## DIRECTIONS FOR THIS TASK
Can you switch every "Informazioni" in the entries below to "Dettagli" and give all the lines again, with nothing else changed and the pictures left out?
+---+
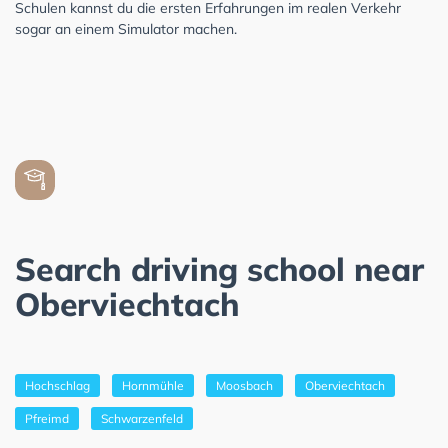
Schulen kannst du die ersten Erfahrungen im realen Verkehr
sogar an einem Simulator machen.
Search driving school near
Oberviechtach
Hochschlag
Hornmühle
Moosbach
Oberviechtach
Pfreimd
Schwarzenfeld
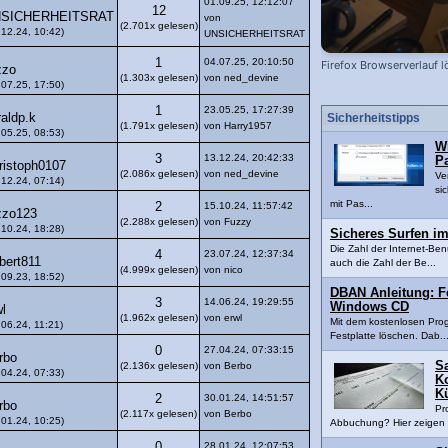
01.09.25, 12:12:07
12
SICHERHEITSRAT
von
(2.701x gelesen)
.12.24, 10:42)
UNSICHERHEITSRAT
1
04.07.25, 20:10:50
Firefox Browserverlauf l
zzo
(1.303x gelesen)
von ned_devine
.07.25, 17:50)
1
23.05.25, 17:27:39
raldp.k
Sicherheitstipps
(1.791x gelesen)
von Harry1957
.05.25, 08:53)
W
3
13.12.24, 20:42:33
P
ristoph0107
(2.086x gelesen)
von ned_devine
Ve
.12.24, 07:14)
si
mit Pas...
2
15.10.24, 11:57:42
zzo123
(2.288x gelesen)
von Fuzzy
.10.24, 18:28)
Sicheres Surfen i
Die Zahl der Internet-Benu
4
23.07.24, 12:37:34
bert811
auch die Zahl der Be...
(4.999x gelesen)
von nico
.09.23, 18:52)
DBAN Anleitung: F
3
14.06.24, 19:29:55
Windows CD
wl
(1.962x gelesen)
von erwl
Mit dem kostenlosen Pro
.06.24, 11:21)
Festplatte löschen. Dab..
0
27.04.24, 07:33:15
rbo
S
(2.136x gelesen)
von Berbo
.04.24, 07:33)
K
K
2
30.01.24, 14:51:57
rbo
Pr
(2.117x gelesen)
von Berbo
.01.24, 10:25)
Abbuchung? Hier zeigen w
0
28.01.24, 12:07:53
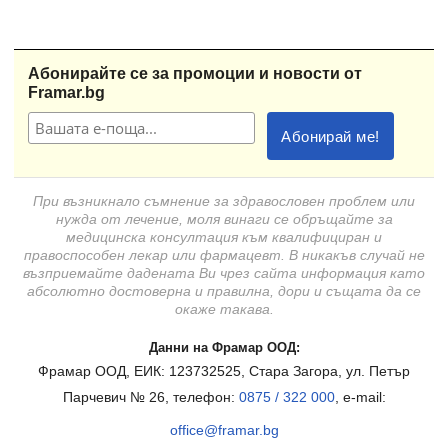
Абонирайте се за промоции и новости от
Framar.bg
При възникнало съмнение за здравословен проблем или
нужда от лечение, моля винаги се обръщайте за
медицинска консултация към квалифициран и
правоспособен лекар или фармацевт. В никакъв случай не
възприемайте дадената Ви чрез сайта информация като
абсолютно достоверна и правилна, дори и същата да се
окаже такава.
Данни на Фрамар ООД:
Фрамар ООД, ЕИК: 123732525, Стара Загора, ул. Петър
Парчевич № 26, телефон:
0875 / 322 000
, e-mail:
office@framar.bg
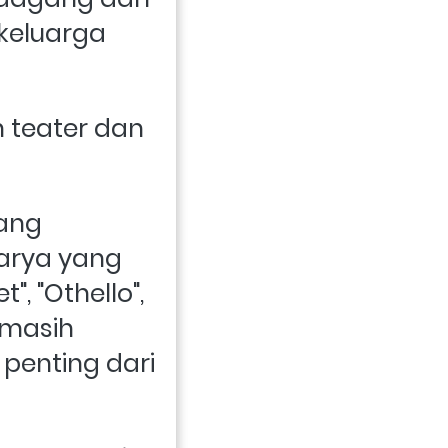
keluarga 
teater dan 
ang 
rya yang 
, "Othello", 
masih 
penting dari 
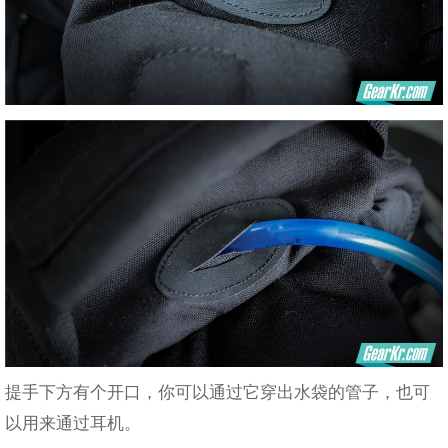
提手下方有个开口，你可以通过它穿出水袋的管子，也可
以用来通过耳机。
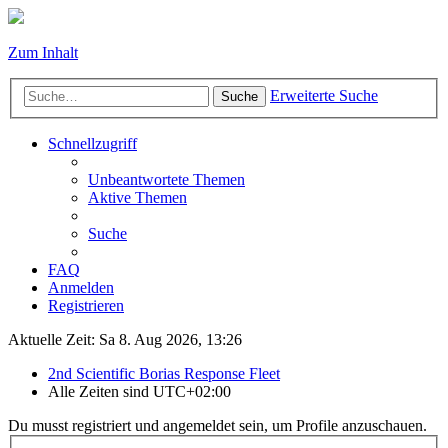
Zum Inhalt
Erweiterte Suche
Suche
Schnellzugriff
Unbeantwortete Themen
Aktive Themen
Suche
FAQ
Anmelden
Registrieren
Aktuelle Zeit: Sa 8. Aug 2026, 13:26
2nd Scientific Borias Response Fleet
Alle Zeiten sind
UTC+02:00
Du musst registriert und angemeldet sein, um Profile anzuschauen.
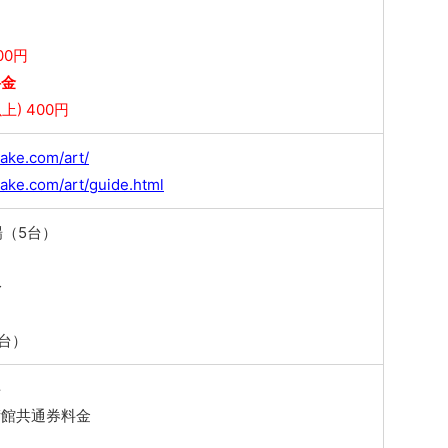
00円
料金
上) 400円
dake.com/art/
dake.com/art/guide.html
（5台）
レ
台）
料
術館共通券料金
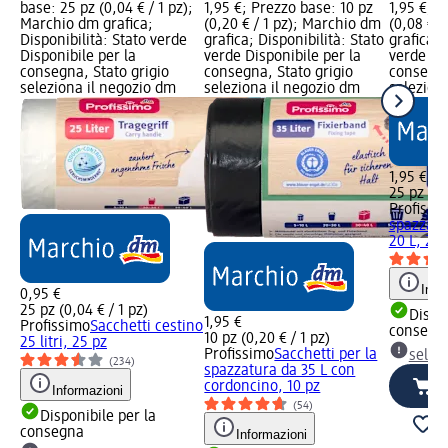
base: 25 pz (0,04 € / 1 pz);
1,95 €; Prezzo base: 10 pz
1,95 €; P
Marchio dm grafica;
(0,20 € / 1 pz); Marchio dm
(0,08 € /
Disponibilità: Stato verde
grafica; Disponibilità: Stato
grafica; 
Disponibile per la
verde Disponibile per la
verde Dis
consegna, Stato grigio
consegna, Stato grigio
consegna
seleziona il negozio dm
seleziona il negozio dm
selezion
1,95 €
25 pz (0,
Profissi
spazzatu
20 L, 25 
Info
0,95 €
25 pz (0,04 € / 1 pz)
Dispon
1,95 €
Profissimo
Sacchetti cestino
consegn
10 pz (0,20 € / 1 pz)
25 litri, 25 pz
Profissimo
Sacchetti per la
selez
(234)
spazzatura da 35 L con
cordoncino, 10 pz
Informazioni
(54)
Disponibile per la
consegna
Informazioni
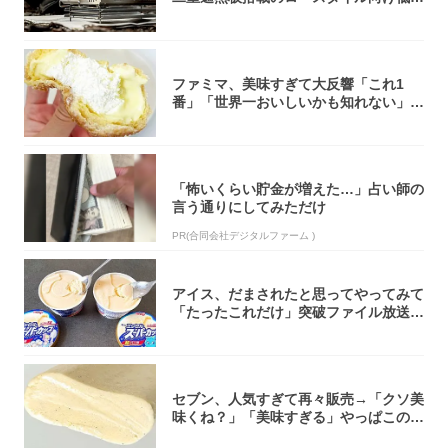
焚き火台
ファミマ、美味すぎて大反響「これ1
番」「世界一おいしいかも知れない」
「飲めそう」
「怖いくらい貯金が増えた…」占い師の
言う通りにしてみただけ
PR(合同会社デジタルファーム )
アイス、だまされたと思ってやってみて
「たったこれだけ」突破ファイル放送で
大注目！...
セブン、人気すぎて再々販売→「クソ美
味くね？」「美味すぎる」やっぱこのク
オリティ...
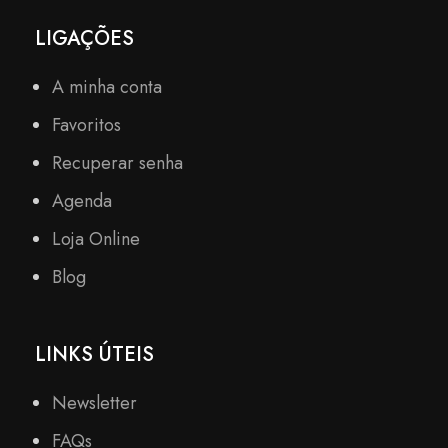
LIGAÇÕES
A minha conta
Favoritos
Recuperar senha
Agenda
Loja Online
Blog
LINKS ÚTEIS
Newsletter
FAQs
+---+
## RESPONSE TO THIS EXERCISE
Schulen kannst du die ersten Erfahrungen im realen Verkehr
sogar an einem Simulator machen.
Search driving school near
Oberviechtach
Hochschlag
Hornmühle
Moosbach
Oberviechtach
Pfreimd
Schwarzenfeld
01.09.25, 12:12:07
12
SICHERHEITSRAT
von
(2.701x gelesen)
.12.24, 10:42)
UNSICHERHEITSRAT
1
04.07.25, 20:10:50
Firefox Browserverlauf l
zzo
(1.303x gelesen)
von ned_devine
.07.25, 17:50)
1
23.05.25, 17:27:39
raldp.k
Sicherheitstipps
(1.791x gelesen)
von Harry1957
.05.25, 08:53)
W
3
13.12.24, 20:42:33
P
ristoph0107
(2.086x gelesen)
von ned_devine
Ve
.12.24, 07:14)
si
mit Pas...
2
15.10.24, 11:57:42
zzo123
(2.288x gelesen)
von Fuzzy
.10.24, 18:28)
Sicheres Surfen i
Die Zahl der Internet-Benu
4
23.07.24, 12:37:34
bert811
auch die Zahl der Be...
(4.999x gelesen)
von nico
.09.23, 18:52)
DBAN Anleitung: F
3
14.06.24, 19:29:55
Windows CD
wl
(1.962x gelesen)
von erwl
Mit dem kostenlosen Pro
.06.24, 11:21)
Festplatte löschen. Dab..
0
27.04.24, 07:33:15
rbo
S
(2.136x gelesen)
von Berbo
.04.24, 07:33)
K
K
2
30.01.24, 14:51:57
rbo
Pr
(2.117x gelesen)
von Berbo
.01.24, 10:25)
Abbuchung? Hier zeigen w
0
28.01.24, 12:07:53
Абонирайте се за промоции и новости от
Framar.bg
При възникнало съмнение за здравословен проблем или
нужда от лечение, моля винаги се обръщайте за
медицинска консултация към квалифициран и
правоспособен лекар или фармацевт. В никакъв случай не
възприемайте дадената Ви чрез сайта информация като
абсолютно достоверна и правилна, дори и същата да се
окаже такава.
Данни на Фрамар ООД:
Фрамар ООД, ЕИК: 123732525, Стара Загора, ул. Петър
Парчевич № 26, телефон:
0875 / 322 000
, e-mail:
office@framar.bg
keluarga 
teater dan 
ang 
rya yang 
, "Othello", 
masih 
penting dari 
提手下方有个开口，你可以通过它穿出水袋的管子，也可
以用来通过耳机。
Zum Inhalt
Erweiterte Suche
Suche
Schnellzugriff
Unbeantwortete Themen
Aktive Themen
Suche
FAQ
Anmelden
Registrieren
Aktuelle Zeit: Sa 8. Aug 2026, 13:26
2nd Scientific Borias Response Fleet
Alle Zeiten sind
UTC+02:00
Du musst registriert und angemeldet sein, um Profile anzuschauen.
00円
料金
上) 400円
dake.com/art/
dake.com/art/guide.html
（5台）
レ
台）
料
術館共通券料金
base: 25 pz (0,04 € / 1 pz);
1,95 €; Prezzo base: 10 pz
1,95 €; P
Marchio dm grafica;
(0,20 € / 1 pz); Marchio dm
(0,08 € /
Disponibilità: Stato verde
grafica; Disponibilità: Stato
grafica; 
Disponibile per la
verde Disponibile per la
verde Dis
consegna, Stato grigio
consegna, Stato grigio
consegna
seleziona il negozio dm
seleziona il negozio dm
selezion
1,95 €
25 pz (0,
Profissi
spazzatu
20 L, 25 
Info
0,95 €
25 pz (0,04 € / 1 pz)
Dispon
1,95 €
Profissimo
Sacchetti cestino
consegn
10 pz (0,20 € / 1 pz)
25 litri, 25 pz
Profissimo
Sacchetti per la
selez
(234)
spazzatura da 35 L con
cordoncino, 10 pz
Dettagli
(54)
Disponibile per la
consegna
Dettagli
焚き火台
ファミマ、美味すぎて大反響「これ1
番」「世界一おいしいかも知れない」
「飲めそう」
「怖いくらい貯金が増えた…」占い師の
言う通りにしてみただけ
PR(合同会社デジタルファーム )
アイス、だまされたと思ってやってみて
「たったこれだけ」突破ファイル放送で
大注目！...
セブン、人気すぎて再々販売→「クソ美
味くね？」「美味すぎる」やっぱこのク
オリティ...
LIGAÇÕES
A minha conta
Favoritos
Recuperar senha
Agenda
Loja Online
Blog
LINKS ÚTEIS
Newsletter
FAQs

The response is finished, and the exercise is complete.